U.S. wants ‘evidence’ of North’s sincerityA South Korean government official said Tuesday that U.S. government officials recently called for “evidence that North Korea will denuclearize,” even as Pyongyang and Washington are trying to reschedule a high-level meeting in New York initially set for Nov. 8.
Meanwhile, North Korea has stepped up efforts to attract foreign investment - despite sanctions that forbid them - promising investors special perks and incentives to prevent any inconvenience.
The Seoul official said that so-called Track 1.5 strategic talks involving South Korean and U.S. government officials and civilian experts were held last week in the United States.
“A U.S. official expressed skepticism about North-U.S. negotiations [on denuclearization] during these talks,” said the Seoul official, who received a report on the meeting. This official said that initially, Stephen Biegun, the U.S. State Department’s special representative for North Korea, was set to attend the meeting “but he could not because of his busy schedule and another U.S. official attended instead.”

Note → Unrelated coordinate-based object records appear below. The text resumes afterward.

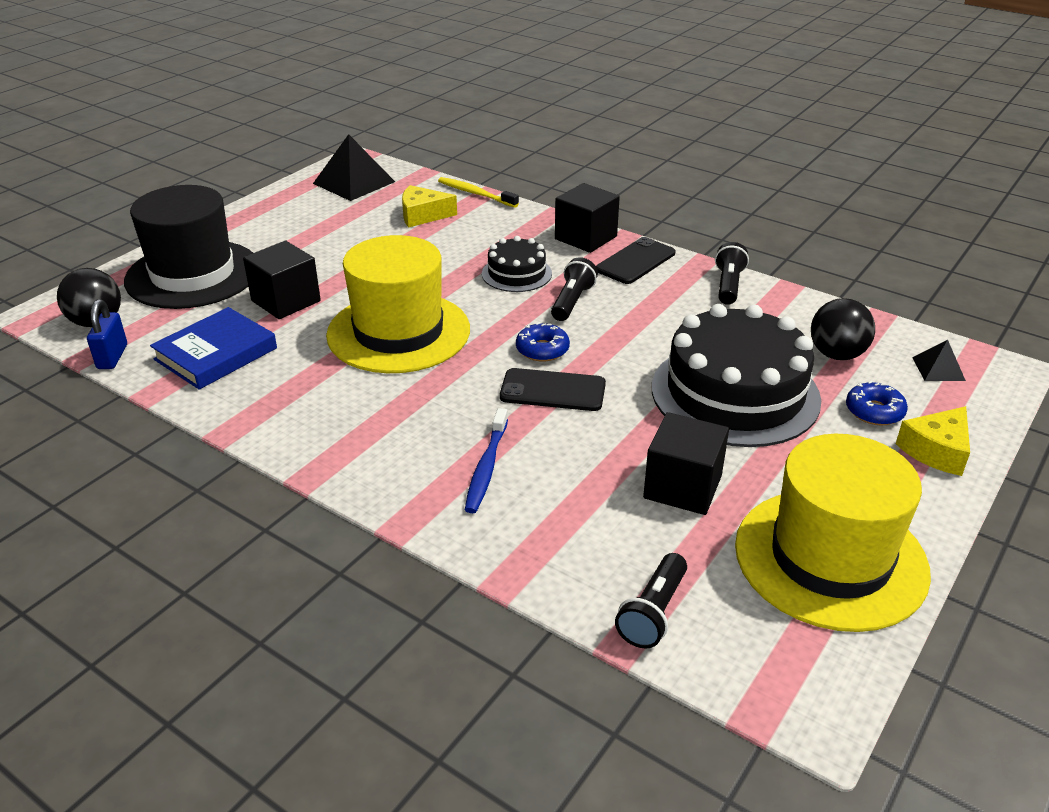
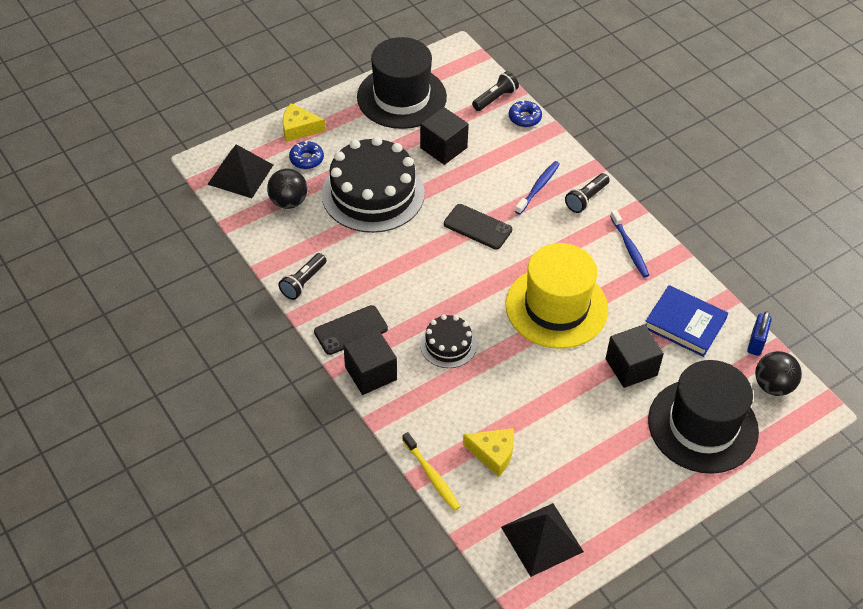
camera: 160 degrees left, 15 degrees up
blue book [150,307,277,390] -> blue book turned 60 degrees clockwise [645,285,728,357]
blue donut [516,322,570,362] -> blue donut moved to [509,100,542,127]
black flashlight [551,257,598,321] -> black flashlight moved to [565,173,610,213]
yellow hat [735,434,931,632] -> black hat [357,37,447,129]
yellow cheese [896,406,970,476] -> yellow cheese turned 150 degrees counterclockwise [283,103,325,142]
black pyramid [912,340,966,381] -> black pyramid [207,144,273,198], size x1.92
none -> blue toothbrush [610,210,649,277]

The official continued, “As South Korea explained North Korea’s position, the United States showed its position that what it wants to see is not explanations or analysis but evidence.”
North Korean leader Kim Jong-un has already committed to complete denuclearization of the Korean Peninsula, and Washington already knows what has been discussed in inter-Korean talks. So what Washington seems to want now is Pyongyang’s action toward denuclearization.
A South Korean official who took part in the Track 1.5 talks said that details of what was discussed could not be revealed because it was a closed-door meeting.
But the official added, “It is true that a U.S. official revealed a strong opposition in response to the South Korean delegation’s explanation that corresponding measures are needed from the United States, resulting in a moment of frostiness.”
Last week, South Korean Unification Minister Cho Myoung-gyon met with Frank Jannuzi, president of the Washington-based Mansfield Foundation, and Joseph Yun, the former U.S. special representative for North Korea, also emphasizing the need for corresponding measures from the United States during the North Korea denuclearization process.
Such corresponding measures, rather than the lifting of sanctions, could be a declaration to end the 1950-53 Korean War, or North Korea-U.S. cultural or civilian exchanges.
“There is division within the U.S. government in regard to President Donald Trump,” a former South Korean government official said. “In order for progress in negotiations with the North, there is a need for the United States to coordinate its position with South Korea and create a consensus domestically.” This former official added, “North Korea will be aware that the U.S. working level officials also hold a negative stance toward the North. That is why North Korea wants direct talks with President Trump or U.S. Secretary of State Mike Pompeo.”
North Korea, in turn, has been pushing for sanctions relief from the international community and has stepped up its appeals for foreign investment.
A group of nearly 100 South Korean businesspeople living overseas led by Kim Deok-ryong, head of the World Federation of Korean Association of Commerce, made a four-day trip to Pyongyang starting last Wednesday.
The group met with North Korean officials related to the economy including Ri Ryong-nam, the vice premier for economic affairs who oversees investments.
Kim, also the executive vice chairman of the National Unification Advisory Council, told the JoongAng Ilbo Tuesday, “North Korea explained its general economic policy and has expectations to attract foreign investment.”
Kim added that the North “explained about some 20 special economic zones and that its plans to focus on manufacturing and the tourism industry” and “requested active investment when the conditions are right.”
It further conveyed that “companies or businessmen that invest in the North will be granted incentives,” and that investors doing business in North Korea will be provided perks “to avoid any inconveniences.”